Given request:
Reproduce every one of the entries below line for line, leaving each character unchanged.

Data listing:

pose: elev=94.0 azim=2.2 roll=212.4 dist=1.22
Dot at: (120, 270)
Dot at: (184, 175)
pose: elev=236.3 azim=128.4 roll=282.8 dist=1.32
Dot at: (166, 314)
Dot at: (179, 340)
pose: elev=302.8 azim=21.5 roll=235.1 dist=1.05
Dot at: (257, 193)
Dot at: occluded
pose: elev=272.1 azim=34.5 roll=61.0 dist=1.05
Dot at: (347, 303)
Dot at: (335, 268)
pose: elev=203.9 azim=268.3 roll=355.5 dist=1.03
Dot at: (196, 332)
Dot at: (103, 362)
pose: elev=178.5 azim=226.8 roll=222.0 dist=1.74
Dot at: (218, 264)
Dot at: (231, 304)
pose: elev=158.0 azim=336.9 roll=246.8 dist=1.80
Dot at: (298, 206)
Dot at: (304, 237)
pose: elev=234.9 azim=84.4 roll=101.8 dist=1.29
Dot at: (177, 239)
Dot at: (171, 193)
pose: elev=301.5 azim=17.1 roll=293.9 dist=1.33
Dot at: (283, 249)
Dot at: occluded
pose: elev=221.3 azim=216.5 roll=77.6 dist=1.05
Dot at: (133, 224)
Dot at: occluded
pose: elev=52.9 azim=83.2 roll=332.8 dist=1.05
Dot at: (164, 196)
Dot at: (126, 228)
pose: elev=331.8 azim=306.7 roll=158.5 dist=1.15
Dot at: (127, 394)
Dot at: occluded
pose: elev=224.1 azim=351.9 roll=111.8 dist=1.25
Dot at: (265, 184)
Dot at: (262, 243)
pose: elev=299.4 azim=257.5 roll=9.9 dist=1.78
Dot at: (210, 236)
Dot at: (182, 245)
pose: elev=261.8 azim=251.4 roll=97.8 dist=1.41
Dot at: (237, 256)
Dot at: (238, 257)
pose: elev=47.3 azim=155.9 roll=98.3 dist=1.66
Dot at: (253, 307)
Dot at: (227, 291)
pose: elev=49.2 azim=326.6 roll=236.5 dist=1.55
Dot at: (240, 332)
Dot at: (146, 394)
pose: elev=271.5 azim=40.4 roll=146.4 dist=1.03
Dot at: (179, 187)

Exercise output:
pose: elev=94.0 azim=2.2 roll=212.4 dist=1.22
Dot at: (120, 270)
Dot at: (184, 175)
pose: elev=236.3 azim=128.4 roll=282.8 dist=1.32
Dot at: (166, 314)
Dot at: (179, 340)
pose: elev=302.8 azim=21.5 roll=235.1 dist=1.05
Dot at: (257, 193)
Dot at: occluded
pose: elev=272.1 azim=34.5 roll=61.0 dist=1.05
Dot at: (347, 303)
Dot at: (335, 268)
pose: elev=203.9 azim=268.3 roll=355.5 dist=1.03
Dot at: (196, 332)
Dot at: (103, 362)
pose: elev=178.5 azim=226.8 roll=222.0 dist=1.74
Dot at: (218, 264)
Dot at: (231, 304)
pose: elev=158.0 azim=336.9 roll=246.8 dist=1.80
Dot at: (298, 206)
Dot at: (304, 237)
pose: elev=234.9 azim=84.4 roll=101.8 dist=1.29
Dot at: (177, 239)
Dot at: (171, 193)
pose: elev=301.5 azim=17.1 roll=293.9 dist=1.33
Dot at: (283, 249)
Dot at: occluded
pose: elev=221.3 azim=216.5 roll=77.6 dist=1.05
Dot at: (133, 224)
Dot at: occluded
pose: elev=52.9 azim=83.2 roll=332.8 dist=1.05
Dot at: (164, 196)
Dot at: (126, 228)
pose: elev=331.8 azim=306.7 roll=158.5 dist=1.15
Dot at: (127, 394)
Dot at: occluded
pose: elev=224.1 azim=351.9 roll=111.8 dist=1.25
Dot at: (265, 184)
Dot at: (262, 243)
pose: elev=299.4 azim=257.5 roll=9.9 dist=1.78
Dot at: (210, 236)
Dot at: (182, 245)
pose: elev=261.8 azim=251.4 roll=97.8 dist=1.41
Dot at: (237, 256)
Dot at: (238, 257)
pose: elev=47.3 azim=155.9 roll=98.3 dist=1.66
Dot at: (253, 307)
Dot at: (227, 291)
pose: elev=49.2 azim=326.6 roll=236.5 dist=1.55
Dot at: (240, 332)
Dot at: (146, 394)
pose: elev=271.5 azim=40.4 roll=146.4 dist=1.03
Dot at: (179, 187)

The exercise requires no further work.